**Exercise prompt**
Can you copy, word for word, the stretch of the records below from the line containing "scientific name: Coccinella quinquepunctata" through the line containing "scientific name: Diervilla lonicera", with both of those lines included?

**Recorded information**
►

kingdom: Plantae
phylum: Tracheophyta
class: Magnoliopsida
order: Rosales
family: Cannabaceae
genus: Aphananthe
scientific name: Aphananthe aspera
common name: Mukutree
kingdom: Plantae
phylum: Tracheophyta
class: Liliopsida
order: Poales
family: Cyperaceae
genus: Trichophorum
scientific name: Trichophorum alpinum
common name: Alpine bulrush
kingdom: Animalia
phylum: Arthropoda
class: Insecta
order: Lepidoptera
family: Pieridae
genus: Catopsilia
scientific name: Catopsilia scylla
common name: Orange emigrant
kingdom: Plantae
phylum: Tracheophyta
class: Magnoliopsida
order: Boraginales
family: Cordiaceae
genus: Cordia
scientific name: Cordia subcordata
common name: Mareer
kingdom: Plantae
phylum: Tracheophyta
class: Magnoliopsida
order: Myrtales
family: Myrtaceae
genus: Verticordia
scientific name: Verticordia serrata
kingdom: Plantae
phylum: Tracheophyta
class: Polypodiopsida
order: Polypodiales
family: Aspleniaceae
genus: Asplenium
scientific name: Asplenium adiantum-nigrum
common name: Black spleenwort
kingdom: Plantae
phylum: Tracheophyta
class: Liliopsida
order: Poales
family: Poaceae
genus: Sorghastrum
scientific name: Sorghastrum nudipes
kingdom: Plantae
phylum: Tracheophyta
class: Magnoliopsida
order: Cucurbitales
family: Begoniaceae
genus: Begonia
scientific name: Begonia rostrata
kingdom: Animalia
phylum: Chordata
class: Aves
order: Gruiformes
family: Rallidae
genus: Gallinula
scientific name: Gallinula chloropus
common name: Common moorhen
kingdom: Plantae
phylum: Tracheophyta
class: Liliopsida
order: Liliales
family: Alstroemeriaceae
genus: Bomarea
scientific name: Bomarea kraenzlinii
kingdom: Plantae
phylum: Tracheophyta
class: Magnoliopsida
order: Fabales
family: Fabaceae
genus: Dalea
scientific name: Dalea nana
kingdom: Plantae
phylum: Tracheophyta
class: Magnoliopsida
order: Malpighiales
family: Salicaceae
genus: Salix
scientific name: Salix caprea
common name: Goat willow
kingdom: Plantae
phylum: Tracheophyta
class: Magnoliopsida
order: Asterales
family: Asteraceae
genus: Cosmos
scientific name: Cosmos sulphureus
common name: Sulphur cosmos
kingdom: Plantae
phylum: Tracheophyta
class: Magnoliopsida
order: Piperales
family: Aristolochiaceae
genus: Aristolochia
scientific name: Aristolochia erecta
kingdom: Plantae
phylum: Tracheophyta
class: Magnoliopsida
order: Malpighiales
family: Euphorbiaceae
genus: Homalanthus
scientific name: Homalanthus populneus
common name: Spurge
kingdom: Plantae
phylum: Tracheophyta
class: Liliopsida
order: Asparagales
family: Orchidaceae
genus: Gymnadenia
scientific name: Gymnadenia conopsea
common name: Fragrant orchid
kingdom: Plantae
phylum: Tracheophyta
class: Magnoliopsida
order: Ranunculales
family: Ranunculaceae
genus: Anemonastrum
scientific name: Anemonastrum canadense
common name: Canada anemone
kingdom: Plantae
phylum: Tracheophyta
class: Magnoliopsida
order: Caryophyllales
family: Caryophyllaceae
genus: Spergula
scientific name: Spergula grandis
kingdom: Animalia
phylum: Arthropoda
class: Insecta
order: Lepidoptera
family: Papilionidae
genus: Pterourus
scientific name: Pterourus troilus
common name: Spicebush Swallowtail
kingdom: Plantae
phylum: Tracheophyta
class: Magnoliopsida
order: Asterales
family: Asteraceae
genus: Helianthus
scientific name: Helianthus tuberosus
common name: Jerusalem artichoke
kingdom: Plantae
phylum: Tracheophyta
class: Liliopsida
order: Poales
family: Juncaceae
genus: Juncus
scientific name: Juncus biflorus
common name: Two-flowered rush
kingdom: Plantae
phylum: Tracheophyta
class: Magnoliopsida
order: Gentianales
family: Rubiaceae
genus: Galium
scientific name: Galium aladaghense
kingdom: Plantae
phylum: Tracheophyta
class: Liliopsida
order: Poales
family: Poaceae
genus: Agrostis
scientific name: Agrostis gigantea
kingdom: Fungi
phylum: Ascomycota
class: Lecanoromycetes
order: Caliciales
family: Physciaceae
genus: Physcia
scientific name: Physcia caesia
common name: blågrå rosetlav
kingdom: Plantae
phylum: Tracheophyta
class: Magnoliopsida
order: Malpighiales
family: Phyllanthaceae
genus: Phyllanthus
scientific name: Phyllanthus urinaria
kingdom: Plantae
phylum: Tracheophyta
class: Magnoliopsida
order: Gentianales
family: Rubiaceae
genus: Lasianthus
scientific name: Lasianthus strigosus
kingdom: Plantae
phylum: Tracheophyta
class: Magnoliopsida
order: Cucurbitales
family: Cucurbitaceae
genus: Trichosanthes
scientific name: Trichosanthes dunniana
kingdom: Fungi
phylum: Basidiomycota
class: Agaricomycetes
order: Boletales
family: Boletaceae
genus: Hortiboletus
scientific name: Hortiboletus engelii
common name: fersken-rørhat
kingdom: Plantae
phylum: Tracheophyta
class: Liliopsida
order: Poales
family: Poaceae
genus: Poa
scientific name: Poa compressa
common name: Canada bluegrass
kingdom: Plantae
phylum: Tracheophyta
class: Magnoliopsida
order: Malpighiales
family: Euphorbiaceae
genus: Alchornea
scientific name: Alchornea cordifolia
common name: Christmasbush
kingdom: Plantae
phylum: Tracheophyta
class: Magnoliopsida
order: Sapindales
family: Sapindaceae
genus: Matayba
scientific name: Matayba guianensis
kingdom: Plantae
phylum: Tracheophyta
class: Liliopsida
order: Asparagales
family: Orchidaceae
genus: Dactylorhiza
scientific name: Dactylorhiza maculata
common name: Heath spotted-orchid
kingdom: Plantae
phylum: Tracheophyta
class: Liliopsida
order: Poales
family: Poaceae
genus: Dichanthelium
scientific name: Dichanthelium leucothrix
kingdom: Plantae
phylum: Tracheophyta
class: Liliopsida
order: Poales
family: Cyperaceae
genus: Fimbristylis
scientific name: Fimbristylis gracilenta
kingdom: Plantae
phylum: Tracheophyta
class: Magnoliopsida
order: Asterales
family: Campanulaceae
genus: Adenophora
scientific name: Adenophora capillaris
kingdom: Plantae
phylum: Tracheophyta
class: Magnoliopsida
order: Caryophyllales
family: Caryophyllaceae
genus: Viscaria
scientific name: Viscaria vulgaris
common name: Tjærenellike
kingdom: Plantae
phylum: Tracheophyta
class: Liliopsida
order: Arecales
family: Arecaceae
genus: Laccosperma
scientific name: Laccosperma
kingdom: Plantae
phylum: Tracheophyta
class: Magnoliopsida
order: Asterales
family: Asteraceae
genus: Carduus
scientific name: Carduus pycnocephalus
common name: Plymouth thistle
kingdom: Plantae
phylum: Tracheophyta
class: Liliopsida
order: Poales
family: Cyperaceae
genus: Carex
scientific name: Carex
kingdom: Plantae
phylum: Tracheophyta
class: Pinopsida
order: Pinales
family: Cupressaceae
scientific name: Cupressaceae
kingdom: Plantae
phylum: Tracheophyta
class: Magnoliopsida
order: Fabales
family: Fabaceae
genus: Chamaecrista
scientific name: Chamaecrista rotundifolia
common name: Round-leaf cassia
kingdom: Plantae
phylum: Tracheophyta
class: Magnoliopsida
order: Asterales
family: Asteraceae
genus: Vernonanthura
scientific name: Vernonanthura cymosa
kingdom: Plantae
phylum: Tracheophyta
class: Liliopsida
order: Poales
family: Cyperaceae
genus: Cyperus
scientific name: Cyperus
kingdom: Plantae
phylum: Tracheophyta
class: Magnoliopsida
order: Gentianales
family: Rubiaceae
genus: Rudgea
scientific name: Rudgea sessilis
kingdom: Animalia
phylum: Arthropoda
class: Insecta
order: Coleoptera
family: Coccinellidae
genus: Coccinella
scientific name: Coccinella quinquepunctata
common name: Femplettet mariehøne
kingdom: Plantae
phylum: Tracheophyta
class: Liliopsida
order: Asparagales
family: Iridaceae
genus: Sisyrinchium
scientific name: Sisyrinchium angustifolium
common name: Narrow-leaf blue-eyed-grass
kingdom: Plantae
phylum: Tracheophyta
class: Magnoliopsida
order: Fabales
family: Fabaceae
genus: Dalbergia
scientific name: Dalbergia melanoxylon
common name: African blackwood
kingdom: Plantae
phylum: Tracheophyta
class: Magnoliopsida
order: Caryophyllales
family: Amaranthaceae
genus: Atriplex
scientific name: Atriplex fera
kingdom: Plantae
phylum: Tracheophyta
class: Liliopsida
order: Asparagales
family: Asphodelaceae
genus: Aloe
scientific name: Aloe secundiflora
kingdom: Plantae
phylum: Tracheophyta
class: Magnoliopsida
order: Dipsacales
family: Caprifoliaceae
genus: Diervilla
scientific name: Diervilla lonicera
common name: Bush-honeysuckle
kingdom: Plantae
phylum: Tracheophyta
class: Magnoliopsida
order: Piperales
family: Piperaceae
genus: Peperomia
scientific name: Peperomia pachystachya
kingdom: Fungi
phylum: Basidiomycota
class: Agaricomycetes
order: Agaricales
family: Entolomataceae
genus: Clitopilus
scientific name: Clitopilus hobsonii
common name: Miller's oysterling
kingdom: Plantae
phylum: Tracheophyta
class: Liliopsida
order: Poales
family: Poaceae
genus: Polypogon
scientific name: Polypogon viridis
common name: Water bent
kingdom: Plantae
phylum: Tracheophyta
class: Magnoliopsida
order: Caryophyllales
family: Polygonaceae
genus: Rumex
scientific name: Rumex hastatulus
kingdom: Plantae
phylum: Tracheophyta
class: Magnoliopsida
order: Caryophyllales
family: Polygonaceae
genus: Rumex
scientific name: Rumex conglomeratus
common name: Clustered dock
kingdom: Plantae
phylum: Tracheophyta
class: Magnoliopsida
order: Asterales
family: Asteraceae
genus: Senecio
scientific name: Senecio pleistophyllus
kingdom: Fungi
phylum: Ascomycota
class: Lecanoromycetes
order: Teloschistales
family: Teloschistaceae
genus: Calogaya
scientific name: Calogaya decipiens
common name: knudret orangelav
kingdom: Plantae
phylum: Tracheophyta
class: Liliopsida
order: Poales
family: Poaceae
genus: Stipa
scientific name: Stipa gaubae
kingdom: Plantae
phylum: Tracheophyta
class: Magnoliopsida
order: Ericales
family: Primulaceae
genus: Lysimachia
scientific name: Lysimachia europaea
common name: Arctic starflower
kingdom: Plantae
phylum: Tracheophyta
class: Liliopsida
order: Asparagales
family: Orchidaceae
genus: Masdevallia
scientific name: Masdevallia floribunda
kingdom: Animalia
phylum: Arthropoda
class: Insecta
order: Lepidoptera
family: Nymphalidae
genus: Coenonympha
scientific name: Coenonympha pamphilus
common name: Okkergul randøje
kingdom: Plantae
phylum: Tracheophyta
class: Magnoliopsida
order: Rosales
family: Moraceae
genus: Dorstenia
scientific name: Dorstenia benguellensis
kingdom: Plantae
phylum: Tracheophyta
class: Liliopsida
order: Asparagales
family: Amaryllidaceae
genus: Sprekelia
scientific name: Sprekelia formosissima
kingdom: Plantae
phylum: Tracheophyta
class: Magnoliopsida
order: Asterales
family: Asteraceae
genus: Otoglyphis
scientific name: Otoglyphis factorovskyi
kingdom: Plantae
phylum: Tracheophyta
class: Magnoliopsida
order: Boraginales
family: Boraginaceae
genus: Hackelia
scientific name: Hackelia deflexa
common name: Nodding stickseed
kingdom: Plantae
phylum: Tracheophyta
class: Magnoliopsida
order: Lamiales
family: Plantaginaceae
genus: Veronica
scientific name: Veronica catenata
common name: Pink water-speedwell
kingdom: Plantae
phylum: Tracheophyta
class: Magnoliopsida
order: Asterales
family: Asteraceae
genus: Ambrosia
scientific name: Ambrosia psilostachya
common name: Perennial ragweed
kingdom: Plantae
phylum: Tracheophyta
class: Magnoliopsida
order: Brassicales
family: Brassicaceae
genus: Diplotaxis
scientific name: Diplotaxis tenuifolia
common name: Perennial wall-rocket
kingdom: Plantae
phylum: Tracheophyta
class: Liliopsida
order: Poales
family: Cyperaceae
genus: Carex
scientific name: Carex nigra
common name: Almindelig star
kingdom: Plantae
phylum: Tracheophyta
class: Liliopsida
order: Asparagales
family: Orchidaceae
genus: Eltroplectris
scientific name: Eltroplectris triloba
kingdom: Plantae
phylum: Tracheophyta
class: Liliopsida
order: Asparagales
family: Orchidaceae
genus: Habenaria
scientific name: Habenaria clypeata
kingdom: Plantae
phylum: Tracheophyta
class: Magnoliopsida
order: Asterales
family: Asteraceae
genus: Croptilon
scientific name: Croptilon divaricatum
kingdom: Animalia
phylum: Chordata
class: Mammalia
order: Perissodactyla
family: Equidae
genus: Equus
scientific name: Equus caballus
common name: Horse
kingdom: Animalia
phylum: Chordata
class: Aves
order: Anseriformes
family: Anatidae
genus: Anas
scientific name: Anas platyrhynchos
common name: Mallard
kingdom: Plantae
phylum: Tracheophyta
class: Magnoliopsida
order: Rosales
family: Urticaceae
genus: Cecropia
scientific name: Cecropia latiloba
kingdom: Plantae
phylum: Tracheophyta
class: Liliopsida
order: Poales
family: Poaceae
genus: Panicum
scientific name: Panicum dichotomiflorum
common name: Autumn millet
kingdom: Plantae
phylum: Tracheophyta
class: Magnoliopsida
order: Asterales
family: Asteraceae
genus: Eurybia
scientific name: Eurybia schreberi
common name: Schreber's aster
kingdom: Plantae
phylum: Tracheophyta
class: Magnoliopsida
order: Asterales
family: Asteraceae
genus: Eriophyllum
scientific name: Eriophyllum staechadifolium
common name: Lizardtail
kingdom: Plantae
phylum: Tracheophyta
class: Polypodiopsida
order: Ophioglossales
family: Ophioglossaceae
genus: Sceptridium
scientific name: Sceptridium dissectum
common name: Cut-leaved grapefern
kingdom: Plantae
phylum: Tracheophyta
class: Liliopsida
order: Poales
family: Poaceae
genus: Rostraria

◄

**Exercise response**
scientific name: Coccinella quinquepunctata
common name: Femplettet mariehøne
kingdom: Plantae
phylum: Tracheophyta
class: Liliopsida
order: Asparagales
family: Iridaceae
genus: Sisyrinchium
scientific name: Sisyrinchium angustifolium
common name: Narrow-leaf blue-eyed-grass
kingdom: Plantae
phylum: Tracheophyta
class: Magnoliopsida
order: Fabales
family: Fabaceae
genus: Dalbergia
scientific name: Dalbergia melanoxylon
common name: African blackwood
kingdom: Plantae
phylum: Tracheophyta
class: Magnoliopsida
order: Caryophyllales
family: Amaranthaceae
genus: Atriplex
scientific name: Atriplex fera
kingdom: Plantae
phylum: Tracheophyta
class: Liliopsida
order: Asparagales
family: Asphodelaceae
genus: Aloe
scientific name: Aloe secundiflora
kingdom: Plantae
phylum: Tracheophyta
class: Magnoliopsida
order: Dipsacales
family: Caprifoliaceae
genus: Diervilla
scientific name: Diervilla lonicera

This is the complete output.